[Dataset entries]
----
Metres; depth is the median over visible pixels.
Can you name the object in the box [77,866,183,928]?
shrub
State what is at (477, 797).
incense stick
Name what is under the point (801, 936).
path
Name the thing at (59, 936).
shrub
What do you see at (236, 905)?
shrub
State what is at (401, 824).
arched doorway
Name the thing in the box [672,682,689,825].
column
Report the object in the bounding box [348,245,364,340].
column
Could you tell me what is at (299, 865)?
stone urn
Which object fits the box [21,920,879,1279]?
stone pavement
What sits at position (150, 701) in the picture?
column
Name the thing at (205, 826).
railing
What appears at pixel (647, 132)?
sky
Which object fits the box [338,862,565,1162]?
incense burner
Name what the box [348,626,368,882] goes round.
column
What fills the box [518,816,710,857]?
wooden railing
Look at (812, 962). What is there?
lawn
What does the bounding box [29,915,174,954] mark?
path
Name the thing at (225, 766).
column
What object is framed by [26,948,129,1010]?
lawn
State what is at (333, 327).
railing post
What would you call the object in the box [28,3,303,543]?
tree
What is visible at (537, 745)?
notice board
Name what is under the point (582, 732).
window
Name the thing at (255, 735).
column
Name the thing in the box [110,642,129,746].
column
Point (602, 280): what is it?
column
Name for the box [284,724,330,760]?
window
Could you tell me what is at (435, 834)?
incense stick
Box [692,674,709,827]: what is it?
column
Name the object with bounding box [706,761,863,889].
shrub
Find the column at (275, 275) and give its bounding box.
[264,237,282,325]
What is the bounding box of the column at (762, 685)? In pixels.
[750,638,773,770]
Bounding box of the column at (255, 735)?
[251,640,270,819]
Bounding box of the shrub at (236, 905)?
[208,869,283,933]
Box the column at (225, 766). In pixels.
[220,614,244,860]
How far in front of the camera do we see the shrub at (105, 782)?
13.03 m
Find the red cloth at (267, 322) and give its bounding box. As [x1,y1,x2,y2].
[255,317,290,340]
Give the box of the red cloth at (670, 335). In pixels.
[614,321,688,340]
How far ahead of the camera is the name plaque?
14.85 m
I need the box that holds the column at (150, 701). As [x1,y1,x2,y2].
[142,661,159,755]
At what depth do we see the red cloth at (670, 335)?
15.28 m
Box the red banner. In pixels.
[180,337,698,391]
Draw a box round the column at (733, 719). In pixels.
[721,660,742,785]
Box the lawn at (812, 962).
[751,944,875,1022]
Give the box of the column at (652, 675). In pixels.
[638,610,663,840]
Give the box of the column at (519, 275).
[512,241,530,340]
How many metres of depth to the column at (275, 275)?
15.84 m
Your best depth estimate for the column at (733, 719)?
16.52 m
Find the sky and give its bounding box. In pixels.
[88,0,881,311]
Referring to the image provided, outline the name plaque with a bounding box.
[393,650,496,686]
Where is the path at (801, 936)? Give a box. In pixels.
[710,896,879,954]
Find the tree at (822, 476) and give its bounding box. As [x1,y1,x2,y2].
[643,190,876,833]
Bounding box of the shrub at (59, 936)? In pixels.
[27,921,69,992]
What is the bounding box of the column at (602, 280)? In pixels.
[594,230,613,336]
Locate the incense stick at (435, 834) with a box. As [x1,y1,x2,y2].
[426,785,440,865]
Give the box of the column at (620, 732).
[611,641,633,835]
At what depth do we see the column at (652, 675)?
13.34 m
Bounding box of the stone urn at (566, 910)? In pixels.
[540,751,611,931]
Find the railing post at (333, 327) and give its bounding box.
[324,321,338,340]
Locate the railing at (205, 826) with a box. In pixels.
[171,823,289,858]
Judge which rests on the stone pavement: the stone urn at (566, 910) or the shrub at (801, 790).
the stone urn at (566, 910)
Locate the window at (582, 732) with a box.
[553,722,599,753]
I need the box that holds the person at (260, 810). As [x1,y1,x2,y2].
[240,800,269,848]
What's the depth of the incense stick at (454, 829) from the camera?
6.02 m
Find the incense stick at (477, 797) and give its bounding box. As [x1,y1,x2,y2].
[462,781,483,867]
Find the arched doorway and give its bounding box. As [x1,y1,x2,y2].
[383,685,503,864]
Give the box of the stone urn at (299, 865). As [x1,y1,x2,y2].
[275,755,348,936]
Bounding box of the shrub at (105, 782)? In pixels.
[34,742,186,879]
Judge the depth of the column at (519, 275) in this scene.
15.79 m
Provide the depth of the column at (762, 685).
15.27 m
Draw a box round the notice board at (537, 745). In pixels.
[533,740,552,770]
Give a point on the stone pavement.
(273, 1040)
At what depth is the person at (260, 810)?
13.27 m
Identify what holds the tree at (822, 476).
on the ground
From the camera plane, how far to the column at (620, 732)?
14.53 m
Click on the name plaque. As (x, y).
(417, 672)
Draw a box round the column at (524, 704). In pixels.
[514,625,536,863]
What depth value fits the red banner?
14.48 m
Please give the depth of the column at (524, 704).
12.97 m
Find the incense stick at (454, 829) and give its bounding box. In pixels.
----
Return each record exactly as given.

Metres; depth is the median over visible pixels.
Can you name the object in the box [77,866,183,928]?
shrub
State what is at (477, 797).
incense stick
Name what is under the point (801, 936).
path
Name the thing at (59, 936).
shrub
What do you see at (236, 905)?
shrub
State what is at (401, 824).
arched doorway
Name the thing in the box [672,682,689,825].
column
Report the object in the bounding box [348,245,364,340].
column
Could you tell me what is at (299, 865)?
stone urn
Which object fits the box [21,920,879,1279]?
stone pavement
What sits at position (150, 701) in the picture?
column
Name the thing at (205, 826).
railing
What appears at pixel (647, 132)?
sky
Which object fits the box [338,862,565,1162]?
incense burner
Name what the box [348,626,368,882] goes round.
column
What fills the box [518,816,710,857]?
wooden railing
Look at (812, 962). What is there?
lawn
What does the bounding box [29,915,174,954] mark?
path
Name the thing at (225, 766).
column
What object is framed by [26,948,129,1010]?
lawn
State what is at (333, 327).
railing post
What would you call the object in the box [28,3,303,543]?
tree
What is visible at (537, 745)?
notice board
Name what is under the point (582, 732).
window
Name the thing at (255, 735).
column
Name the thing in the box [110,642,129,746].
column
Point (602, 280): what is it?
column
Name for the box [284,724,330,760]?
window
Could you tell me what is at (435, 834)?
incense stick
Box [692,674,709,827]: what is it?
column
Name the object with bounding box [706,761,863,889].
shrub
Find the column at (275, 275) and give its bounding box.
[264,237,282,325]
What is the bounding box of the column at (762, 685)? In pixels.
[750,638,773,770]
Bounding box of the column at (255, 735)?
[251,640,270,819]
Bounding box of the shrub at (236, 905)?
[208,869,283,933]
Box the column at (225, 766). In pixels.
[220,614,244,860]
How far in front of the camera do we see the shrub at (105, 782)?
13.03 m
Find the red cloth at (267, 322) and give its bounding box. As [x1,y1,x2,y2].
[255,317,290,340]
Give the box of the red cloth at (670, 335). In pixels.
[614,321,688,340]
How far ahead of the camera is the name plaque?
14.85 m
I need the box that holds the column at (150, 701). As [x1,y1,x2,y2].
[142,661,159,755]
At what depth do we see the red cloth at (670, 335)?
15.28 m
Box the red banner. In pixels.
[180,337,698,391]
Draw a box round the column at (733, 719). In pixels.
[721,660,742,785]
Box the lawn at (812, 962).
[751,944,875,1022]
Give the box of the column at (652, 675). In pixels.
[638,610,663,840]
Give the box of the column at (519, 275).
[512,241,530,340]
How many metres of depth to the column at (275, 275)?
15.84 m
Your best depth estimate for the column at (733, 719)?
16.52 m
Find the sky and give its bounding box. In pixels.
[88,0,881,311]
Referring to the image provided, outline the name plaque with a bounding box.
[393,650,496,686]
Where is the path at (801, 936)? Give a box. In pixels.
[710,896,879,954]
Find the tree at (822, 476) and give its bounding box. As [x1,y1,x2,y2].
[643,190,876,833]
Bounding box of the shrub at (59, 936)? In pixels.
[27,921,69,992]
What is the bounding box of the column at (602, 280)? In pixels.
[594,230,613,336]
Locate the incense stick at (435, 834) with a box. As [x1,y1,x2,y2].
[426,785,440,865]
Give the box of the column at (620, 732).
[611,641,633,835]
At what depth do we see the column at (652, 675)?
13.34 m
Bounding box of the stone urn at (566, 910)? In pixels.
[540,751,611,931]
Find the railing post at (333, 327) and give its bounding box.
[324,321,338,340]
Locate the railing at (205, 826) with a box. In pixels.
[171,823,289,858]
Judge which rests on the stone pavement: the stone urn at (566, 910) or the shrub at (801, 790).
the stone urn at (566, 910)
Locate the window at (582, 732) with a box.
[553,722,599,753]
I need the box that holds the person at (260, 810). As [x1,y1,x2,y2].
[240,800,269,848]
What's the depth of the incense stick at (454, 829) from the camera?
6.02 m
Find the incense stick at (477, 797) and give its bounding box. As [x1,y1,x2,y2].
[462,781,483,867]
Find the arched doorway and give its bounding box. As [x1,y1,x2,y2].
[383,685,503,864]
Give the box of the stone urn at (299, 865). As [x1,y1,x2,y2].
[275,755,348,936]
Bounding box of the shrub at (105, 782)? In pixels.
[34,742,186,879]
Judge the depth of the column at (519, 275) in this scene.
15.79 m
Provide the depth of the column at (762, 685).
15.27 m
Draw a box round the notice board at (537, 745). In pixels.
[533,740,552,770]
Give a point on the stone pavement.
(273, 1040)
At what depth is the person at (260, 810)?
13.27 m
Identify what holds the tree at (822, 476).
on the ground
From the camera plane, how far to the column at (620, 732)?
14.53 m
Click on the name plaque. As (x, y).
(417, 672)
Draw a box round the column at (524, 704). In pixels.
[514,625,536,863]
What depth value fits the red banner?
14.48 m
Please give the depth of the column at (524, 704).
12.97 m
Find the incense stick at (454, 829) and give its bounding box. In pixels.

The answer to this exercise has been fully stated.